De La Guerre’s cantatas are all written for a soprano and basso continuo, an accompaniment consisting usually of harpsichord and gamba. In de La Guerre’s cantatas the form is usually three “da capo” arias (ABA), preceded by a recitative (spoken music). There are often other bits: “simphonies”, “recits mesurés” “accompagnements”, and at least one “de mouvement et marqué” in Judith. These are all for unspecified instruments.
I asked our usual brilliant and accomplished instrumentalists, Alison La Rosa on traverso (baroque flute), Catherine Liddell on theorbo, and Laura Jeppesen on gamba, to join us. In consultation with Catherine, it became clear we really needed a harpsichord, and I am delighted that Frances Fitch has joined us as she has long been an expert teacher and performer of de La Guerre.

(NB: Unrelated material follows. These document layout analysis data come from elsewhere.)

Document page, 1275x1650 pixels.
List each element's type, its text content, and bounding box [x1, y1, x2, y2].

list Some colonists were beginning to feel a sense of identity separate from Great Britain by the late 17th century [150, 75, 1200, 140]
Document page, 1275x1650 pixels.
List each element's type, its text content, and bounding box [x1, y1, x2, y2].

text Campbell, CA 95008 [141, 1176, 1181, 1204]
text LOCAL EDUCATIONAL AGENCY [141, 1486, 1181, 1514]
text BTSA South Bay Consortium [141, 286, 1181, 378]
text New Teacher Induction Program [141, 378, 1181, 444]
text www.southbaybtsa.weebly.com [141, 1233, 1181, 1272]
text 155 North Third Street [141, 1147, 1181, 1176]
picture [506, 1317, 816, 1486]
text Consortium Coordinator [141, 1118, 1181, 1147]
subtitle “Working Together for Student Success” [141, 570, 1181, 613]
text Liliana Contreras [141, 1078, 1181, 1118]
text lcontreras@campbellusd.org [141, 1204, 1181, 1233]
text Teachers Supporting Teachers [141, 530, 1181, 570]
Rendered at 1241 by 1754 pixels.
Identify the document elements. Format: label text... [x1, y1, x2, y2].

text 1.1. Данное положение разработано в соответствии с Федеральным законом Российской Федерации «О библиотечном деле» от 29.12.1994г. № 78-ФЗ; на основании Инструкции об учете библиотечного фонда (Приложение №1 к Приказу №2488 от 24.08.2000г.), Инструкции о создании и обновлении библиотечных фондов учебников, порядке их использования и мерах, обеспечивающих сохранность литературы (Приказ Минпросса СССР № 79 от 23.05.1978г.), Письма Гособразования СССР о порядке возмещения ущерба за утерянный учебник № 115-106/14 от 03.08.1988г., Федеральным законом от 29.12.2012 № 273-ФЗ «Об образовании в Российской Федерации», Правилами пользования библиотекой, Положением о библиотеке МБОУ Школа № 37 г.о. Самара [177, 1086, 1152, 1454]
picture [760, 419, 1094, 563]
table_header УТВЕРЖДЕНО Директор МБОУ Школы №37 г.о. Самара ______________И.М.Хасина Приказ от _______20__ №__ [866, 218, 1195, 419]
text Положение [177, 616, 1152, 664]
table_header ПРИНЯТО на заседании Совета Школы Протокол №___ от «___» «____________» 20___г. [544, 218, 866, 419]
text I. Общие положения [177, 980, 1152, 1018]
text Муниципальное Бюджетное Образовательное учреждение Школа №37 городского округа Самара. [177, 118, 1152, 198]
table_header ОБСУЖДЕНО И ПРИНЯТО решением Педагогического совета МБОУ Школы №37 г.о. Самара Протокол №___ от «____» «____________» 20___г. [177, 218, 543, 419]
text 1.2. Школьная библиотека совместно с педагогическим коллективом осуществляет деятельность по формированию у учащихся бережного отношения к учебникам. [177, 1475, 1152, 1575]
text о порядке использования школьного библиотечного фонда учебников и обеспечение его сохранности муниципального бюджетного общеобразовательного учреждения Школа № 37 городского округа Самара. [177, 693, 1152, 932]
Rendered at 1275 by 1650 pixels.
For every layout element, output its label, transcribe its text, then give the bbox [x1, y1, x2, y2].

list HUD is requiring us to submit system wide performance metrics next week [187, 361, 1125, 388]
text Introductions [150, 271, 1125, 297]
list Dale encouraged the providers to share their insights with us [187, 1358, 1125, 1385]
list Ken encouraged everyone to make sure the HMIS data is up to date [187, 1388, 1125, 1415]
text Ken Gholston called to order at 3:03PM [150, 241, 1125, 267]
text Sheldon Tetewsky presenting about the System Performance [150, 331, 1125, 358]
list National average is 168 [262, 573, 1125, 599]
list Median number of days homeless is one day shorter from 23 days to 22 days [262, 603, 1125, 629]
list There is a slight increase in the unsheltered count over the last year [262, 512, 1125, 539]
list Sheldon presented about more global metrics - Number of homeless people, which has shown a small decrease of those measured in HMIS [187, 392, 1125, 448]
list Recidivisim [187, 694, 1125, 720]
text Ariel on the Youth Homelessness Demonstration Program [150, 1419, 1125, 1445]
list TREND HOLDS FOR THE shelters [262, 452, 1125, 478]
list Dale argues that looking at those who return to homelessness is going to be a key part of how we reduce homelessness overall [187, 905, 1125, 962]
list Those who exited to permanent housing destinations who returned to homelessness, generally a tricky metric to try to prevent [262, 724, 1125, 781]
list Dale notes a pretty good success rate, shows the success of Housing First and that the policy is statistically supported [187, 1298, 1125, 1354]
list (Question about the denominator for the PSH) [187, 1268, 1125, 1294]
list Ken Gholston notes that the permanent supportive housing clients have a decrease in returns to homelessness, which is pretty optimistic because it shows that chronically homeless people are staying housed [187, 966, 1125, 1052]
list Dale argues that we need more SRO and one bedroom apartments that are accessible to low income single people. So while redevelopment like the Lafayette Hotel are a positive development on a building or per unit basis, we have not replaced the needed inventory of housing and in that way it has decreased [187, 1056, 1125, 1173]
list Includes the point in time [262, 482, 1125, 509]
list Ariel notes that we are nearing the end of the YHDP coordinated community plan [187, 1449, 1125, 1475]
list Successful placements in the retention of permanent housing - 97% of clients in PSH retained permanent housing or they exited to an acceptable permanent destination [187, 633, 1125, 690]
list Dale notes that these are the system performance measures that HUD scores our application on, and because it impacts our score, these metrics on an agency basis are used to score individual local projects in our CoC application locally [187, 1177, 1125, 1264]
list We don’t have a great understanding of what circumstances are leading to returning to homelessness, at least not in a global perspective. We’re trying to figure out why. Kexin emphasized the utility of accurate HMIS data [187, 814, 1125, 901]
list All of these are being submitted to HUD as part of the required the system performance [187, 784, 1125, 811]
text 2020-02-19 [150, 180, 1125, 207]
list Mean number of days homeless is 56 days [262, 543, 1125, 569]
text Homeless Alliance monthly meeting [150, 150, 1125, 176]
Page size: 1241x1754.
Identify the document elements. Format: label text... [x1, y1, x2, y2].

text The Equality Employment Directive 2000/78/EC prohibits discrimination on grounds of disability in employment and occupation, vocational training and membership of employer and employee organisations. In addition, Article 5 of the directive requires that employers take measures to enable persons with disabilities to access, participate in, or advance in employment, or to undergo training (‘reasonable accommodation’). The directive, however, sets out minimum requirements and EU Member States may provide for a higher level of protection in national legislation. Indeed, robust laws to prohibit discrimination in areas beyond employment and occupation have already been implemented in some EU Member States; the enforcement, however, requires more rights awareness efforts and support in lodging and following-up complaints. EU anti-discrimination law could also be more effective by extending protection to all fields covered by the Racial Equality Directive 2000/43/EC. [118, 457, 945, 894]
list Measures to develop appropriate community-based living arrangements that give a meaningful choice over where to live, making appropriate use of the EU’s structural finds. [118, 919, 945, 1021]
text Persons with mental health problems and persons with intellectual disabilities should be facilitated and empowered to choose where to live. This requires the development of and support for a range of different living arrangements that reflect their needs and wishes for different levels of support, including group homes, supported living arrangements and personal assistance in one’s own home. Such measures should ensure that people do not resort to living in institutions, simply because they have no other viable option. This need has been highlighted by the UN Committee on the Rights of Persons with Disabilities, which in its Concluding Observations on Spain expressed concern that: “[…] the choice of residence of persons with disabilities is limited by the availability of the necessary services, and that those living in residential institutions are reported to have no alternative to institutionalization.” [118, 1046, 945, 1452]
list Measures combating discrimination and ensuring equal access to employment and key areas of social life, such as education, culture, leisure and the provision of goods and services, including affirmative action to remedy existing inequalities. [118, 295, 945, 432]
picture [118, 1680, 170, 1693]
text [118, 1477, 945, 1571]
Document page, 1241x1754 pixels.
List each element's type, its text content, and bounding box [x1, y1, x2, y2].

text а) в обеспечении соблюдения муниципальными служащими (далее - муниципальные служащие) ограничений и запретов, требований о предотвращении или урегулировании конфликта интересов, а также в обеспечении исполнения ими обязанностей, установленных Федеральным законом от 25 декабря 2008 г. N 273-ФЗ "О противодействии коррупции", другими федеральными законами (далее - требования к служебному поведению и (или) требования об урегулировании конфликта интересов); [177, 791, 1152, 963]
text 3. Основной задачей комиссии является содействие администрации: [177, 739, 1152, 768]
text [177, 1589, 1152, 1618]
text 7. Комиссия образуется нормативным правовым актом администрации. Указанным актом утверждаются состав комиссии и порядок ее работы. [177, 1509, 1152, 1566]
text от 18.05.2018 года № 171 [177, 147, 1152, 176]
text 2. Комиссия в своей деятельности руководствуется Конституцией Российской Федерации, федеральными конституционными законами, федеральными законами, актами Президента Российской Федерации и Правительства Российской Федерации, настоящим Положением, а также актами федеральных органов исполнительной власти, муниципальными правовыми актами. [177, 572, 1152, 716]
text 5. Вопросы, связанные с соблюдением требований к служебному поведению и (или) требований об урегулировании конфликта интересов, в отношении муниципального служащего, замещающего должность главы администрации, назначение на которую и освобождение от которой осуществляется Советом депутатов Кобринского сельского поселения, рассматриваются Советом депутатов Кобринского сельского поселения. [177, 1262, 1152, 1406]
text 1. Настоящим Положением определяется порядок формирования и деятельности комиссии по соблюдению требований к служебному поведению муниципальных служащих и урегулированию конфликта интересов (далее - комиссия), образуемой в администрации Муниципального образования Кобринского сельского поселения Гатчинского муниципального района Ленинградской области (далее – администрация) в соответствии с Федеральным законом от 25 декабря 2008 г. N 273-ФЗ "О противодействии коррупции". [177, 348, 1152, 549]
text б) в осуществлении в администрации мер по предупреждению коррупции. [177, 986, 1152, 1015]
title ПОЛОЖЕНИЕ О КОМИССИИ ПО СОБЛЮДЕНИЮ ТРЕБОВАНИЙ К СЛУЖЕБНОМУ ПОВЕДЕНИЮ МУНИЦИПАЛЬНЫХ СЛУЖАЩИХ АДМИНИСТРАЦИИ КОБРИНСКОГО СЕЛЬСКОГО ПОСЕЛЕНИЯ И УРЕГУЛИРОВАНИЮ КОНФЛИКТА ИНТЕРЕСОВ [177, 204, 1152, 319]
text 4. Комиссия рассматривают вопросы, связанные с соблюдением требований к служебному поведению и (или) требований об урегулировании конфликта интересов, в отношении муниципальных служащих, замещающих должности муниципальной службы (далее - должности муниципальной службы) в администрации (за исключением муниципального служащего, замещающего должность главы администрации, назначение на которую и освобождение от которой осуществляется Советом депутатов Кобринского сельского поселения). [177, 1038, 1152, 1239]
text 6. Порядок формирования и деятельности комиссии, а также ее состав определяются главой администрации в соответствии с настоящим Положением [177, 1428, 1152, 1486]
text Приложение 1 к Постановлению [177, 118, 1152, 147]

Finally, if you are familiar with cantatas of the early Baroque, you may expect them to be sung as written, by a single soloist, as that was and still is the norm. However, given that de La Guerre’s texts clearly represent narrators, bystanders, and the women themselves, I thought it would compliment our play to have different voices singing different parts of the cantatas. So I assigned these parts to four of our brilliant singers: Janet Stone, soprano; Frank Campofelice, tenor; Laura Thomas, soprano; and Thomas Valle-Hoag, baritone.
I hope you enjoy our multi-media presentation of ARTEMISIA!